(Landmark coordinate records)
=== Begin Enclosure ===

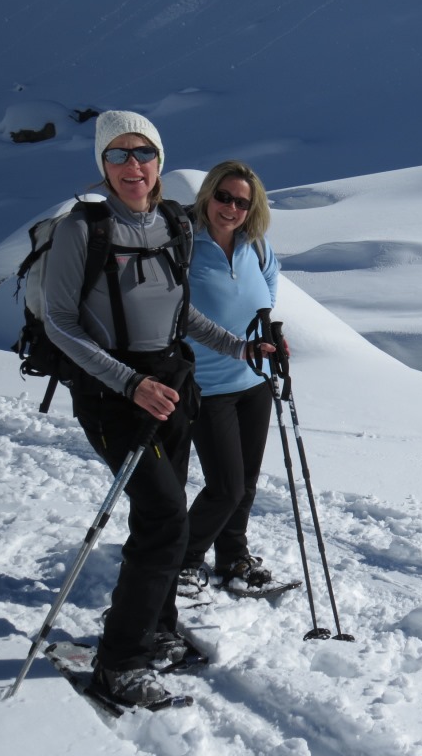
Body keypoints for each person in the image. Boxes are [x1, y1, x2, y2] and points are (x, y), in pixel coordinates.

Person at [42, 112, 272, 705]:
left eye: (142, 152)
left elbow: (180, 312)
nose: (132, 165)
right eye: (117, 154)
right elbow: (60, 323)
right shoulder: (81, 229)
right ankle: (119, 662)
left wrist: (239, 347)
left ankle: (157, 627)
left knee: (159, 521)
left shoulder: (173, 223)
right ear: (102, 165)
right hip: (111, 395)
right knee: (168, 517)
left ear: (159, 160)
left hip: (171, 387)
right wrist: (128, 382)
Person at [178, 160, 281, 597]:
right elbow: (171, 303)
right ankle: (183, 559)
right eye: (224, 197)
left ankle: (232, 556)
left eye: (242, 202)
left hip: (254, 380)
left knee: (246, 485)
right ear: (208, 195)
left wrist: (263, 328)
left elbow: (270, 281)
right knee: (225, 487)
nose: (232, 208)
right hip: (207, 384)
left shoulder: (254, 244)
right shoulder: (184, 241)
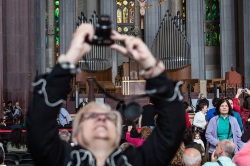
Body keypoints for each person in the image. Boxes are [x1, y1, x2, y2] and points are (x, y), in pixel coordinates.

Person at [26, 23, 186, 166]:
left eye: (109, 118)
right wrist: (70, 58)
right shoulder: (62, 161)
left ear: (117, 136)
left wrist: (151, 66)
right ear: (75, 135)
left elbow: (172, 128)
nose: (102, 118)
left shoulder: (135, 162)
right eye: (91, 116)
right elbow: (39, 126)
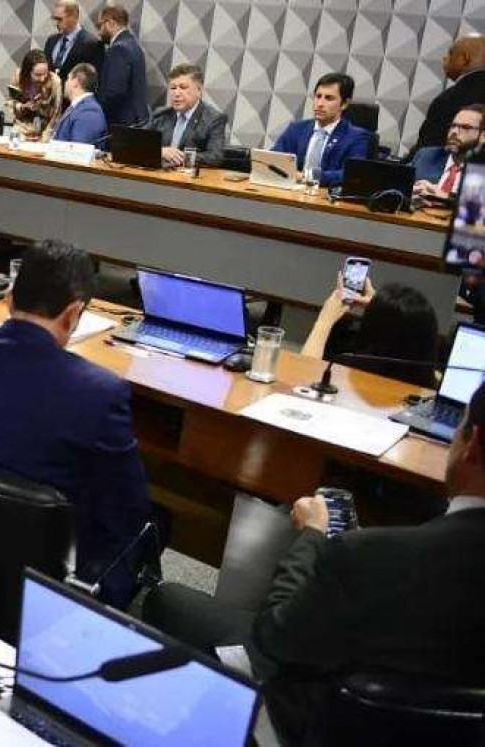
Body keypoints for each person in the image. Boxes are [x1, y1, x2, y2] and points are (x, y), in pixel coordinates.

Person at [146, 380, 485, 743]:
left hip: (301, 722)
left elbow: (274, 638)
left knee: (167, 600)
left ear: (473, 444)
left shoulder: (367, 556)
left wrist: (313, 536)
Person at [0, 241, 151, 609]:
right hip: (27, 590)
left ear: (9, 297)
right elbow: (128, 511)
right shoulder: (100, 393)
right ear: (73, 315)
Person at [300, 276, 439, 388]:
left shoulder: (346, 372)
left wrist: (324, 321)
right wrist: (381, 305)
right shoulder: (432, 385)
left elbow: (302, 375)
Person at [271, 72, 373, 188]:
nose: (320, 104)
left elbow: (351, 174)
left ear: (344, 104)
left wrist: (308, 176)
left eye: (328, 98)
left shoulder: (357, 137)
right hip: (290, 193)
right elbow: (273, 160)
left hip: (325, 195)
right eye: (318, 96)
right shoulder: (296, 129)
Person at [412, 36, 485, 154]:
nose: (444, 58)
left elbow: (426, 150)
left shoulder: (448, 99)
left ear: (463, 59)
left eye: (450, 54)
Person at [146, 63, 227, 168]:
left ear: (199, 90)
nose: (177, 93)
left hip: (190, 175)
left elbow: (215, 157)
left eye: (183, 87)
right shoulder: (160, 115)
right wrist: (160, 152)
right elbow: (138, 143)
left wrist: (179, 157)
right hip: (159, 173)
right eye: (173, 88)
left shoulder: (214, 118)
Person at [412, 104, 484, 200]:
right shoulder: (426, 155)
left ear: (483, 136)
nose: (454, 131)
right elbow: (397, 186)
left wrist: (445, 197)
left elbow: (476, 204)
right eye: (453, 126)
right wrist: (409, 192)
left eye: (465, 127)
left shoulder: (480, 167)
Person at [94, 5, 148, 127]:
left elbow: (114, 91)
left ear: (110, 23)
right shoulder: (133, 45)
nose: (98, 32)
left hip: (121, 122)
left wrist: (96, 112)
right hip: (135, 119)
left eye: (99, 26)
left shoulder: (118, 49)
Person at [42, 0, 102, 83]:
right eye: (54, 19)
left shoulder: (92, 44)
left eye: (59, 19)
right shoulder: (51, 41)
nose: (56, 24)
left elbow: (94, 80)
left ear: (74, 17)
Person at [8, 49, 62, 141]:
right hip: (22, 127)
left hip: (46, 129)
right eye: (37, 75)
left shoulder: (55, 81)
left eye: (45, 73)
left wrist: (47, 133)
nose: (42, 78)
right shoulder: (19, 77)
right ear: (27, 72)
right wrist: (24, 107)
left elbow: (57, 112)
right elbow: (11, 102)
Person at [49, 63, 106, 144]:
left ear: (75, 82)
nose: (65, 82)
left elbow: (79, 149)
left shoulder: (88, 112)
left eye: (68, 78)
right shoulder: (78, 107)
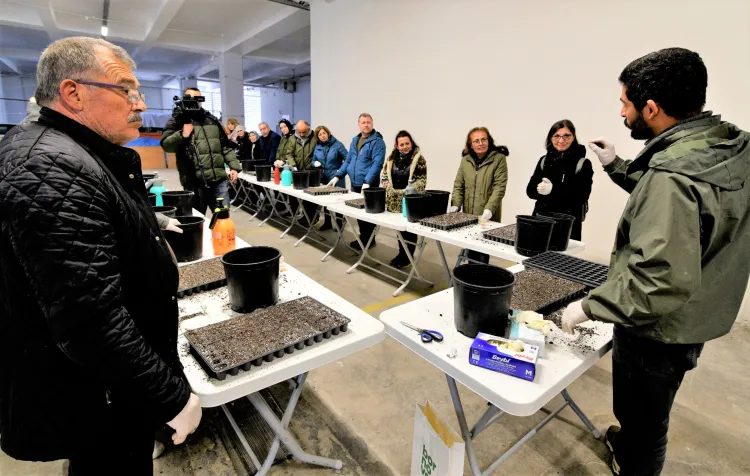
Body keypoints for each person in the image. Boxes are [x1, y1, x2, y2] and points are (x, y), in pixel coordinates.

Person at [0, 36, 201, 474]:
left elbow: (97, 211)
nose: (140, 104)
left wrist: (149, 221)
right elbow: (91, 321)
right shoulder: (48, 166)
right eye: (127, 90)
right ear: (73, 93)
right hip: (97, 392)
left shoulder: (67, 150)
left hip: (102, 385)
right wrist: (170, 397)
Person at [560, 47, 750, 476]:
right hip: (698, 311)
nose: (622, 112)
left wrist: (589, 306)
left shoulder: (673, 177)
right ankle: (628, 442)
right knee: (646, 409)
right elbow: (689, 208)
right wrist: (617, 166)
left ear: (652, 107)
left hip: (657, 329)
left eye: (626, 103)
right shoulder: (728, 146)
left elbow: (656, 282)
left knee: (647, 421)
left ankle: (634, 461)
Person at [161, 87, 242, 215]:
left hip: (218, 180)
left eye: (199, 99)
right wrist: (183, 134)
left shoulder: (211, 119)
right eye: (191, 99)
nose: (196, 103)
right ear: (184, 99)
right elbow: (166, 146)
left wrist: (234, 167)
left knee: (223, 217)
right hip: (194, 182)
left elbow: (225, 146)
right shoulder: (177, 120)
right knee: (197, 218)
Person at [525, 119, 593, 240]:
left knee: (562, 258)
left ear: (573, 137)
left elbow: (582, 196)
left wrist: (553, 190)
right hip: (541, 221)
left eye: (566, 136)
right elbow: (530, 191)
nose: (561, 140)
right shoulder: (544, 160)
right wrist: (539, 189)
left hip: (567, 226)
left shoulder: (582, 163)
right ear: (550, 138)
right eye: (556, 136)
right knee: (536, 258)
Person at [450, 127, 509, 263]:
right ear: (470, 144)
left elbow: (499, 187)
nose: (481, 143)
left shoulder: (499, 159)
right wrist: (455, 204)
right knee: (470, 249)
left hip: (487, 215)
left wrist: (489, 209)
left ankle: (481, 280)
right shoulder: (465, 160)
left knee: (482, 252)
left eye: (484, 139)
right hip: (468, 214)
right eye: (476, 141)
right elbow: (459, 184)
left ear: (489, 141)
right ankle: (470, 278)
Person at [328, 113, 386, 250]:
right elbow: (348, 160)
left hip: (368, 184)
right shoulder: (355, 140)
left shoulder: (378, 142)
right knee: (358, 213)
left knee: (368, 214)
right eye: (363, 122)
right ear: (359, 124)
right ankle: (363, 238)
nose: (366, 125)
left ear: (372, 124)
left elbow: (377, 163)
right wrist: (338, 175)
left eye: (368, 122)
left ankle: (369, 240)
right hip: (355, 183)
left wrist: (367, 181)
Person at [381, 130, 427, 268]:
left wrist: (409, 189)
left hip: (411, 201)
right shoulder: (390, 159)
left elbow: (422, 181)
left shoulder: (419, 159)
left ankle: (407, 256)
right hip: (393, 202)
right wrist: (387, 185)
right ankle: (402, 253)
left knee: (409, 229)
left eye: (407, 143)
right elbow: (384, 176)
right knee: (400, 229)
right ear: (397, 146)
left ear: (412, 143)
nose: (405, 146)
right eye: (402, 144)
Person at [313, 125, 347, 231]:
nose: (323, 136)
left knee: (338, 201)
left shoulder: (337, 145)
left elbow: (348, 158)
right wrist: (315, 163)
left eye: (324, 133)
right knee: (325, 202)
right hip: (324, 178)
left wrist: (340, 171)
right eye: (320, 134)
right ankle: (327, 223)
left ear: (328, 133)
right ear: (317, 137)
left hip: (336, 177)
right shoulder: (317, 147)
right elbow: (312, 160)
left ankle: (339, 223)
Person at [286, 120, 319, 224]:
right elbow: (289, 154)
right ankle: (301, 215)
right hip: (298, 171)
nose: (301, 134)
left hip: (311, 171)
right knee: (296, 196)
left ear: (308, 128)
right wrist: (293, 166)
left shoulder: (314, 137)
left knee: (310, 198)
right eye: (299, 132)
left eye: (304, 132)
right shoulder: (292, 138)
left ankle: (312, 218)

=== End Enclosure ===

• **TASK GOAL**
Can you repeat, word for word, every line above from the one containing "right elbow: (11, 102)" down to the one containing "right shoulder: (78, 107)", including both?

• **RESULT**
right elbow: (11, 102)
Person at [49, 63, 106, 144]:
left ear: (75, 82)
nose: (65, 82)
left elbow: (79, 149)
left shoulder: (88, 112)
left eye: (68, 78)
right shoulder: (78, 107)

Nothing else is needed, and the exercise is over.